> Task details:
Can you retype the text from the line with "По словам Голиковой" up to and including the line with "Ähnliche Beiträge", leaving the pictures out?

> Provided records:
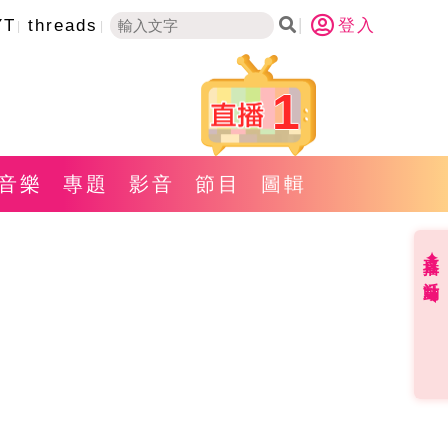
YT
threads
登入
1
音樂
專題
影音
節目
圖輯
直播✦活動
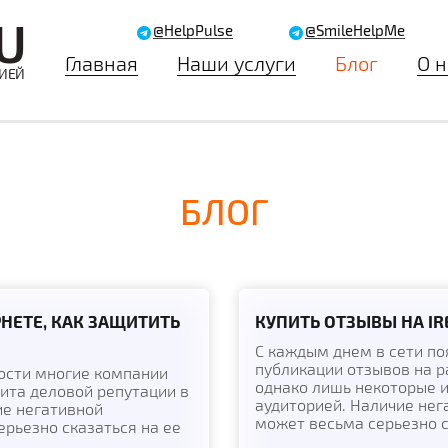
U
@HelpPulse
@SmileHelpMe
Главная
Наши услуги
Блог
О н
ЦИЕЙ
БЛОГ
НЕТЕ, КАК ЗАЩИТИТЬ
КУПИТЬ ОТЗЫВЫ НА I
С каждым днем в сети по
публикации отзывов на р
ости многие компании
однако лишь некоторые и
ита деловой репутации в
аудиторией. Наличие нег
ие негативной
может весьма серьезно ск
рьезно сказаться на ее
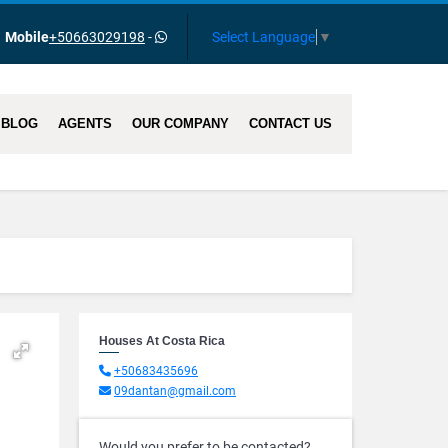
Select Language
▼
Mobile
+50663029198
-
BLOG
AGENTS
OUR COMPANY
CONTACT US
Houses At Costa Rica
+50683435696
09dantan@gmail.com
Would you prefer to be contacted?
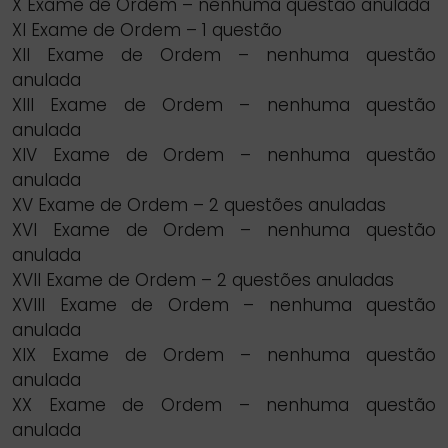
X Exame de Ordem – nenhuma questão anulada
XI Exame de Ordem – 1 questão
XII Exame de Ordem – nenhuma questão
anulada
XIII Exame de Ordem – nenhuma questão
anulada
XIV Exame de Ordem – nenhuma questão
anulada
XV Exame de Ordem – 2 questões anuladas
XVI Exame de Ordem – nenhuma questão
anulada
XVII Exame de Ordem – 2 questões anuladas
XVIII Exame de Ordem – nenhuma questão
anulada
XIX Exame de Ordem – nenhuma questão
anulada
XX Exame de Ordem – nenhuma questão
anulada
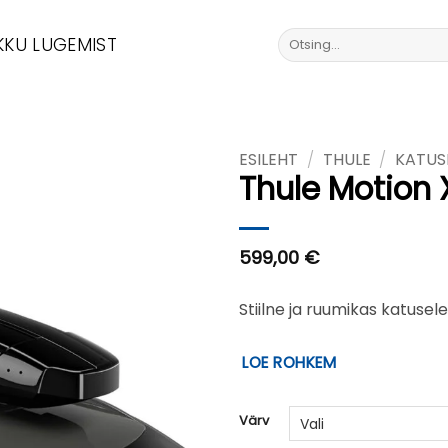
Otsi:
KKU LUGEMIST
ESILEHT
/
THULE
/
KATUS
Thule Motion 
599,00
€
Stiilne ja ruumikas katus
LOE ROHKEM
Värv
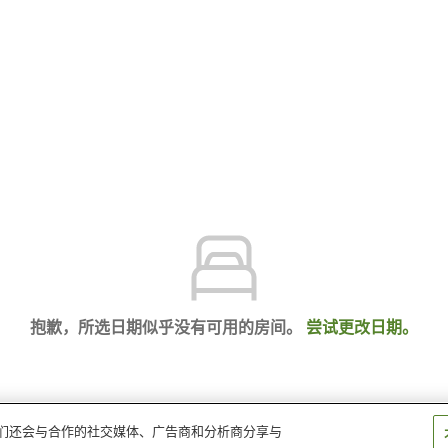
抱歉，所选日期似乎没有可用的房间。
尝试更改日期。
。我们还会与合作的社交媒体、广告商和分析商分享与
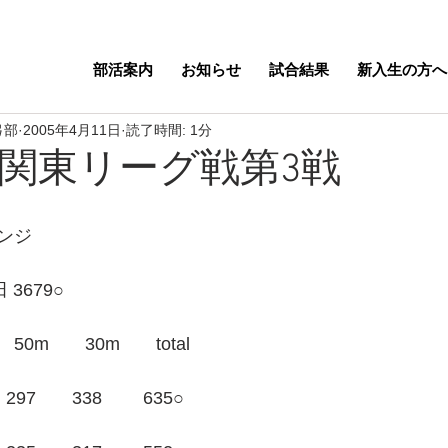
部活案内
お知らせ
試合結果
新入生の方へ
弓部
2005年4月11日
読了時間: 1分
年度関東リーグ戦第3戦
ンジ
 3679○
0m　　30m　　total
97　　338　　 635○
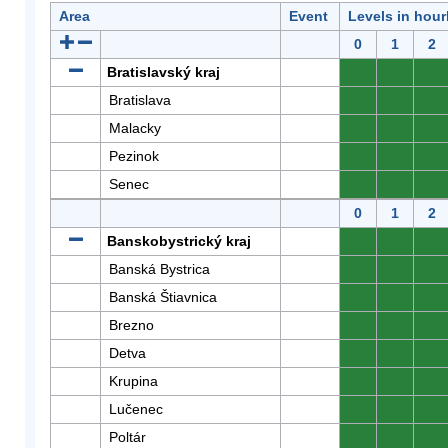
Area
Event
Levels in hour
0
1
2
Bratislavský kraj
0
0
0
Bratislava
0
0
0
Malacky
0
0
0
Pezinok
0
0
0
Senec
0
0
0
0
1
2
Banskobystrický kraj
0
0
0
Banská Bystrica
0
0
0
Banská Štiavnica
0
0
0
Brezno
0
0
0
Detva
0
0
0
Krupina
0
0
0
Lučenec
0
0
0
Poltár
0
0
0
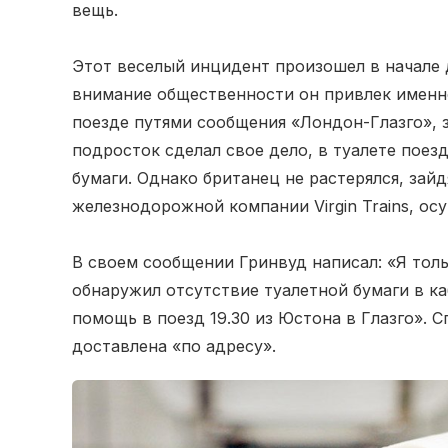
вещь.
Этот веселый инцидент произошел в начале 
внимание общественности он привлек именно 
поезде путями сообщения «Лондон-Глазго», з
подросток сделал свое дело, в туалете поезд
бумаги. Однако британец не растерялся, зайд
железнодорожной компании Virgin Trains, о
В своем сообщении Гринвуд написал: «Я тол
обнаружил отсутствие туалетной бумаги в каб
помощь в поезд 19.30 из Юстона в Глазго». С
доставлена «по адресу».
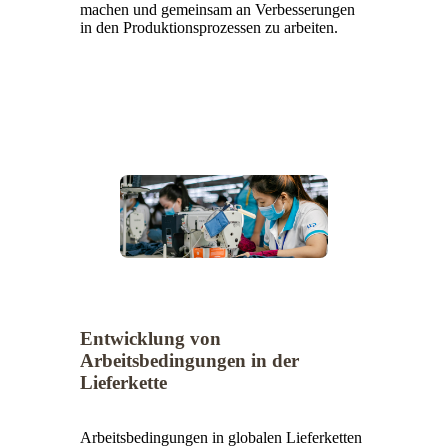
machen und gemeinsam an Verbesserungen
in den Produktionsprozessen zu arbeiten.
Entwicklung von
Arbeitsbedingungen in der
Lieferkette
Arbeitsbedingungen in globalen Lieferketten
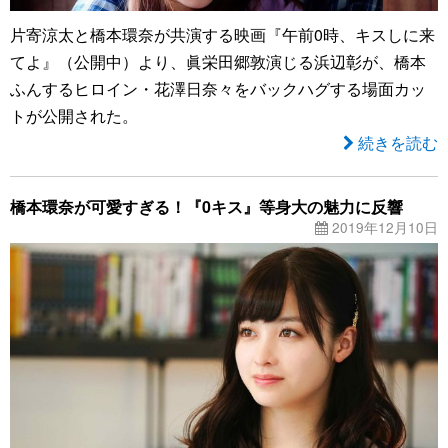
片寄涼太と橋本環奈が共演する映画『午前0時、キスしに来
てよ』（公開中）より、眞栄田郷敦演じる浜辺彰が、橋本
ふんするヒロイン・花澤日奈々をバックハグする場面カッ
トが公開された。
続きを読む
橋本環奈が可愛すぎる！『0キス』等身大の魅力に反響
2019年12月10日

--

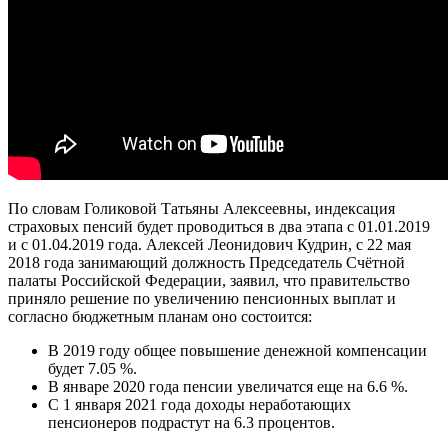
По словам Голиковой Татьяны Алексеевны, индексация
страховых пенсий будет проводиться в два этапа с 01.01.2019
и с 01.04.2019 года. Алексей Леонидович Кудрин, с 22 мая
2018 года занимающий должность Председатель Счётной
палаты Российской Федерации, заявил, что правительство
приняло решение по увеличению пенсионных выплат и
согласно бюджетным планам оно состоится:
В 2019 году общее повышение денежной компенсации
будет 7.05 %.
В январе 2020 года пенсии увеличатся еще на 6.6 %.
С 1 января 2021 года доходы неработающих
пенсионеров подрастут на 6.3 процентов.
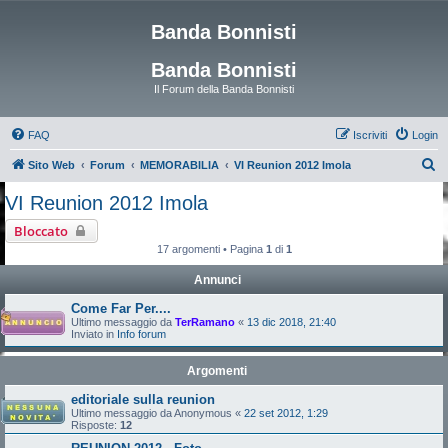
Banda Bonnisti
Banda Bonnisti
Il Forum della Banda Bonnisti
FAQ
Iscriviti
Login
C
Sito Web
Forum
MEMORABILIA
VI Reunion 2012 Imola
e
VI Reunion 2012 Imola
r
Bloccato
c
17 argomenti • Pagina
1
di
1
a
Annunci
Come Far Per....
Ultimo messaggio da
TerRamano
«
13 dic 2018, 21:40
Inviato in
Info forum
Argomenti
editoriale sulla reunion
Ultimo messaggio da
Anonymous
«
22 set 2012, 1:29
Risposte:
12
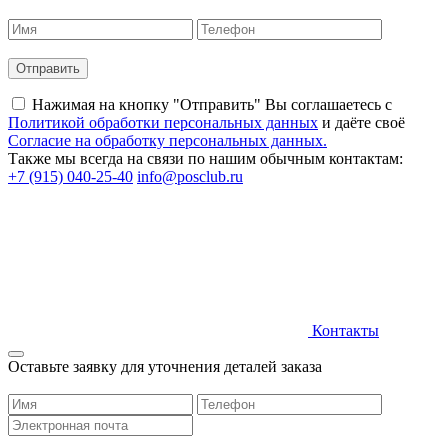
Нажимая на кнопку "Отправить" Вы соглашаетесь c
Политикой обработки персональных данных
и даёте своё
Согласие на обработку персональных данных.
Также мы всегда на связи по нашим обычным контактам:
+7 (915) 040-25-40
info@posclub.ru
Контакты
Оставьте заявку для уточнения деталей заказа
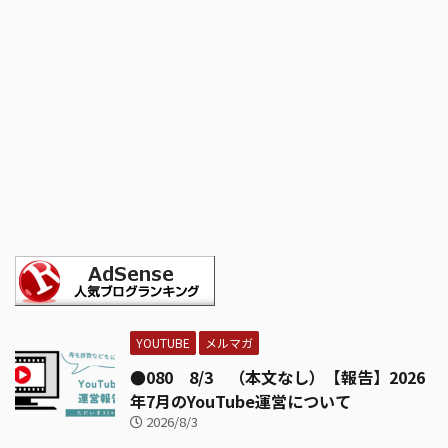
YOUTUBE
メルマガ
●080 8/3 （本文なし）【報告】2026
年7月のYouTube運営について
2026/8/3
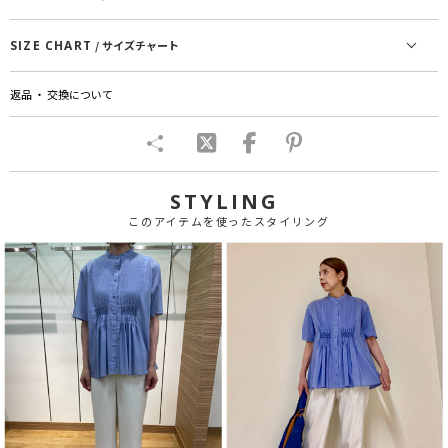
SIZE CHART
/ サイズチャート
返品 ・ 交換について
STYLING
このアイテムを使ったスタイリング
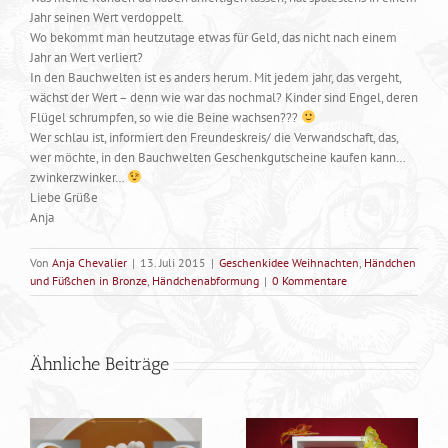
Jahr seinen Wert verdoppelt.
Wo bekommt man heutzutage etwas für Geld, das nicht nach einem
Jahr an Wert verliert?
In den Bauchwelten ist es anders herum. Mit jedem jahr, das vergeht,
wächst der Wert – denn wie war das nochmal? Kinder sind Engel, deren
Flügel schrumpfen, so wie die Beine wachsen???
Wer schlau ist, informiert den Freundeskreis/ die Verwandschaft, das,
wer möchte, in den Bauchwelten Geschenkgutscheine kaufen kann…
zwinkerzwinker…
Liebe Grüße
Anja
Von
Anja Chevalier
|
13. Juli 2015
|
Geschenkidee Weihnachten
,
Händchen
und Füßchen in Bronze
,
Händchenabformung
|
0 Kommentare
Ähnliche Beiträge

* * *

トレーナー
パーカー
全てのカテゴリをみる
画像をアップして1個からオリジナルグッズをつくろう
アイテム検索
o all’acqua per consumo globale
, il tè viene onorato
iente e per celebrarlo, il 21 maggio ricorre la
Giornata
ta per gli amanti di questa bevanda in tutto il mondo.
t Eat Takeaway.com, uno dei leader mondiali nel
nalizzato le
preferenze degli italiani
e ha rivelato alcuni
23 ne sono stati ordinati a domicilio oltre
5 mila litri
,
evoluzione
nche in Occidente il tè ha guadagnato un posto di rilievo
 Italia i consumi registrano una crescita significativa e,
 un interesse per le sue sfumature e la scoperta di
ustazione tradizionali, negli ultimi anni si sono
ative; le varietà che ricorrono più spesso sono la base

> Expected answer:
По словам Голиковой Татьяны Алексеевны, индексация
страховых пенсий будет проводиться в два этапа с 01.01.2019
и с 01.04.2019 года. Алексей Леонидович Кудрин, с 22 мая
2018 года занимающий должность Председатель Счётной
палаты Российской Федерации, заявил, что правительство
приняло решение по увеличению пенсионных выплат и
согласно бюджетным планам оно состоится:
В 2019 году общее повышение денежной компенсации
будет 7.05 %.
В январе 2020 года пенсии увеличатся еще на 6.6 %.
С 1 января 2021 года доходы неработающих
пенсионеров подрастут на 6.3 процентов.
Banda Bonnisti
Banda Bonnisti
Il Forum della Banda Bonnisti
FAQ
Iscriviti
Login
C
Sito Web
Forum
MEMORABILIA
VI Reunion 2012 Imola
e
VI Reunion 2012 Imola
r
Bloccato
c
17 argomenti • Pagina
1
di
1
a
Annunci
Come Far Per....
Ultimo messaggio da
TerRamano
«
13 dic 2018, 21:40
Inviato in
Info forum
Argomenti
editoriale sulla reunion
Ultimo messaggio da
Anonymous
«
22 set 2012, 1:29
Risposte:
12
Нажимая на кнопку "Отправить" Вы соглашаетесь c
Политикой обработки персональных данных
и даёте своё
Согласие на обработку персональных данных.
Также мы всегда на связи по нашим обычным контактам:
+7 (915) 040-25-40
info@posclub.ru
Контакты
Оставьте заявку для уточнения деталей заказа
YOUTUBE
メルマガ
●080 8/3 （本文なし）【報告】2026
年7月のYouTube運営について
2026/8/3
SIZE CHART
/ サイズチャート
返品 ・ 交換について
STYLING
このアイテムを使ったスタイリング
Jahr seinen Wert verdoppelt.
Wo bekommt man heutzutage etwas für Geld, das nicht nach einem
Jahr an Wert verliert?
In den Bauchwelten ist es anders herum. Mit jedem jahr, das vergeht,
wächst der Wert – denn wie war das nochmal? Kinder sind Engel, deren
Flügel schrumpfen, so wie die Beine wachsen???
Wer schlau ist, informiert den Freundeskreis/ die Verwandschaft, das,
wer möchte, in den Bauchwelten Geschenkgutscheine kaufen kann…
zwinkerzwinker…
Liebe Grüße
Anja
Von
Anja Chevalier
|
13. Juli 2015
|
Geschenkidee Weihnachten
,
Händchen
und Füßchen in Bronze
,
Händchenabformung
|
0 Kommentare
Ähnliche Beiträge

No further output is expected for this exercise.